◆ **TEXT FOR ANALYSIS**

# I have a .25 cal Bobcat and 3032 Tomact



## Tomcat (Sep 30, 2010)

I love the flip up barrel !!! I use the as CCW weapons, when u really can not bring anything bigger.


----------



## toopercentmlk (Apr 25, 2007)

You mean when you can't bring a gun, you bring one of those. :mrgreen:


----------



## Tomcat (Sep 30, 2010)

toopercentmlk said:


> You mean when you can't bring a gun, you bring one of those. :mrgreen:


Yes...


----------



## Whip Lash (Mar 26, 2011)

I love the look of the Tomcat and also the Bobcat. They are beautiful little guns. I'd be proud to own either of these. A guy I know was selling off his collection of guns and he used to have a Bobcat. Thought that I'd be able to get it from him but alas he traded it for a Beretta .22LR. I bought the Beretta which had stamped on the slide 1948. In the end I didn't care for how the Beretta's magazine was removed (via a toggle type button on the bottom of the pistol grip) because it was clumsy and took too much time to switch so I sold it. Still wanting a Tomcat or a Bobcat but will have to wait until I have more discretionary funds to buy one.

[Data excerpts]

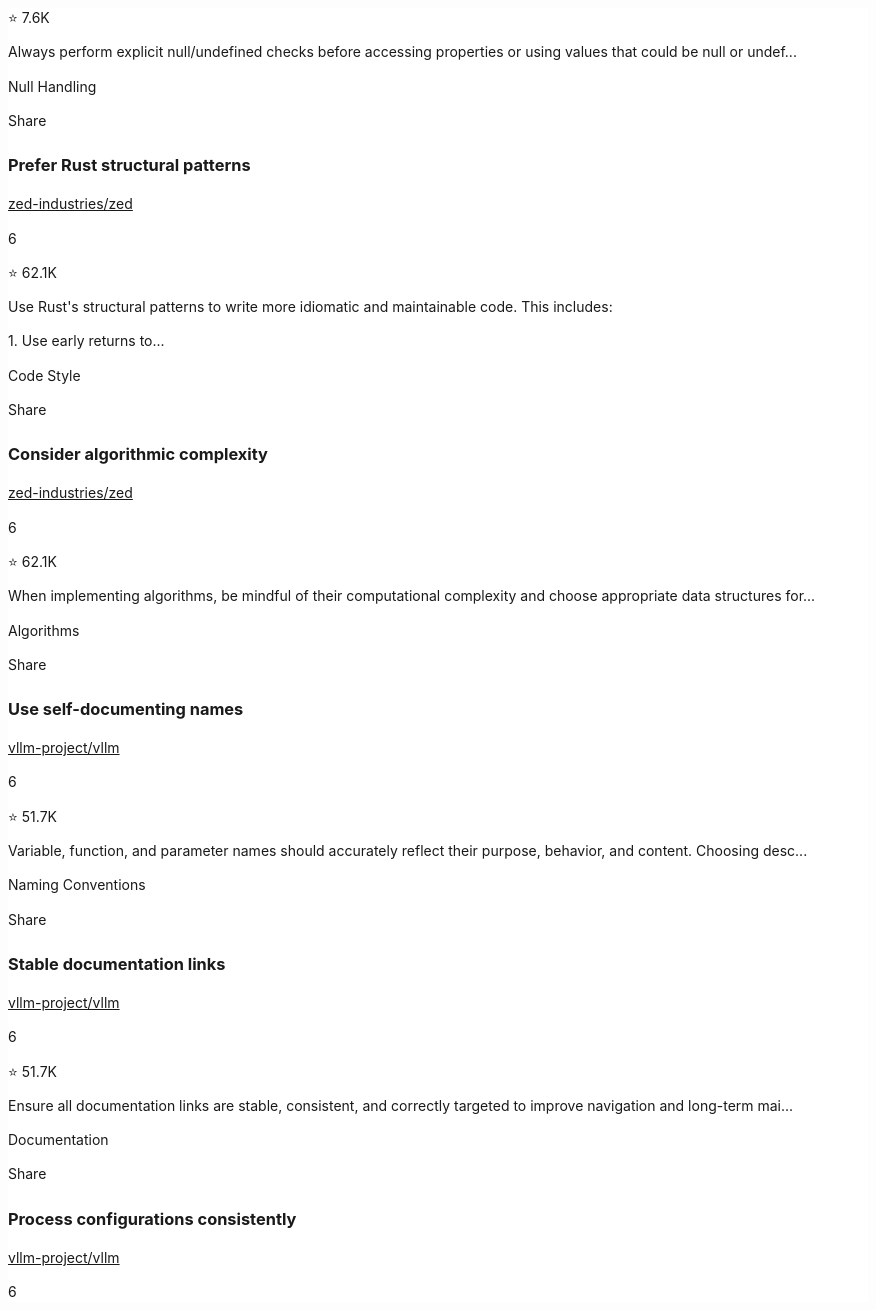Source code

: ⭐ 7.6K

Always perform explicit null/undefined checks before accessing properties or using values that could be null or undef...

Null Handling

Share

### Prefer Rust structural patterns

[zed-industries/zed](https://github.com/zed-industries/zed)

6

⭐ 62.1K

Use Rust's structural patterns to write more idiomatic and maintainable code. This includes:

1\. Use early returns to...

Code Style

Share

### Consider algorithmic complexity

[zed-industries/zed](https://github.com/zed-industries/zed)

6

⭐ 62.1K

When implementing algorithms, be mindful of their computational complexity and choose appropriate data structures for...

Algorithms

Share

### Use self-documenting names

[vllm-project/vllm](https://github.com/vllm-project/vllm)

6

⭐ 51.7K

Variable, function, and parameter names should accurately reflect their purpose, behavior, and content. Choosing desc...

Naming Conventions

Share

### Stable documentation links

[vllm-project/vllm](https://github.com/vllm-project/vllm)

6

⭐ 51.7K

Ensure all documentation links are stable, consistent, and correctly targeted to improve navigation and long-term mai...

Documentation

Share

### Process configurations consistently

[vllm-project/vllm](https://github.com/vllm-project/vllm)

6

◆ **ACTIVITY LIST**
A. According to the forum thread, what year was stamped on the slide of the Beretta that Whip Lash bought?
B. Decide whether each statement agrees with the forum thread, and quote the deciding words for each: (i) Tomcat likes the flip up barrel. (ii) Whip Lash kept the Beretta. (iii) Whip Lash has enough spare money right now to buy a Tomcat or a Bobcat.
C. Sum up the forum thread in two sentences.

◆ **RESPONSES TO THE TASKS**
A. 1948

B.
(i) Yes: "I love the flip up barrel !!!"
(ii) No: "so I sold it"
(iii) No: "will have to wait until I have more discretionary funds to buy one"

C. One poster owns a Bobcat and a Tomcat, loves the flip up barrel, and carries the guns as CCW weapons when nothing bigger can be brought. Another poster admires both guns and still wants one, but missed a chance at a Bobcat, sold a Beretta .22LR whose magazine release was clumsy, and must wait for more discretionary funds.